Books about cars and car companies are great. I admit to having a love of these historical volumes and many of them grace my bookshelves. But, when a book is written by one of the people involved in the company, car, or event in question we gain insight that is not possible from an outside observer. While first person accounts will always be biased and subject to an individual point of view, they also give an intimate glimpse that can only be gleaned from someone whose hand was in the pot.
And John Egan’s hands were certainly in the Jaguar pot. He arrived at Jaguar Cars in April 1980 as Chief Executive. He was there for ten years before overseeing the sale of the company to Ford for a price of roughly 2.5 billion dollars. Saving Jaguar is the story of those ten years, with a bit of personal history before and a bit of perspective afterwards.
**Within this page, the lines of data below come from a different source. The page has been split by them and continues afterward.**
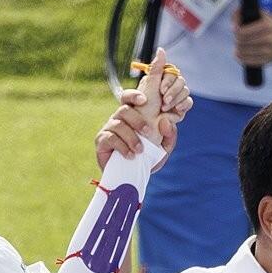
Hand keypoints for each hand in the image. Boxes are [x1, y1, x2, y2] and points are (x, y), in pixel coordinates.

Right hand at [95, 47, 192, 170]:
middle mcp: (119, 118)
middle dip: (137, 120)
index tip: (144, 100)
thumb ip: (169, 135)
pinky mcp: (101, 140)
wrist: (131, 177)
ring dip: (131, 137)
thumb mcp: (163, 148)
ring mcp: (109, 128)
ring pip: (118, 124)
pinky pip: (110, 138)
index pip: (129, 98)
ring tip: (140, 150)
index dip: (134, 95)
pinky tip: (130, 155)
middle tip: (148, 132)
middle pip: (124, 109)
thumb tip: (166, 121)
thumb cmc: (147, 158)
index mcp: (132, 115)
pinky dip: (122, 147)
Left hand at [233, 6, 271, 67]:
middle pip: (244, 42)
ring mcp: (271, 50)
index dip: (236, 31)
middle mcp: (270, 39)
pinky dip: (244, 60)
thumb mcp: (257, 12)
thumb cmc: (267, 21)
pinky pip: (253, 62)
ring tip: (236, 49)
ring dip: (239, 51)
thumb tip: (233, 26)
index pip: (244, 32)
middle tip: (236, 39)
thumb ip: (241, 13)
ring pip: (247, 53)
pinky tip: (239, 57)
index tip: (234, 30)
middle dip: (238, 41)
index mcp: (266, 26)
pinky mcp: (270, 59)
Saving Jaguar covers the period in Jaguar’s history leading up to and encompassing the takeover by Ford, and it does so with a clarity that only comes from honesty. Egan is very truthful about not only what he did right in coming in to govern the company, but also what he and parent company British Leyland did wrong during the years leading up to the buyout. He gives some insight into the way the company had been functioning up to the point that he came and where the problems lay that led to quality issues, customer service dissatisfaction, and even worker complaints. Most of these stemmed from a lack of true “management” where things were done just because they had always been done that way. There were also problems of supplier quality, inadequate funding, and lack of productivity. None of these are things that can, or were to be, cured overnight. The problems had become systemic, were exhibited in buyer and dealer complaints and warranty claims, and threatened to kill Jaguar.
Through the work of Egan and his management team, Jaguar was saved. Saved at least to the point where it could be further rescued by Ford and then set on the path to what it has become today. Yes, the company is now under foreign ownership, but it is still very much a British car company at heart. And frankly, if you had asked most people in the 70s or 80s if the company would make it, much less regain its former glory, you would have been hard-pressed to find a positive view.
Saving Jaguar is an intimate and important telling of one man’s part in, and take on, the turning of Jaguar at a pivotal point. Well written, well illustrated, and honestly relayed, it is a book not to be missed by both Jaguar and general British car fans. I couldn’t help but thinking as I read the book, what if some of the same tactics has been employed to save MG. The sportscar market might be a very different place today.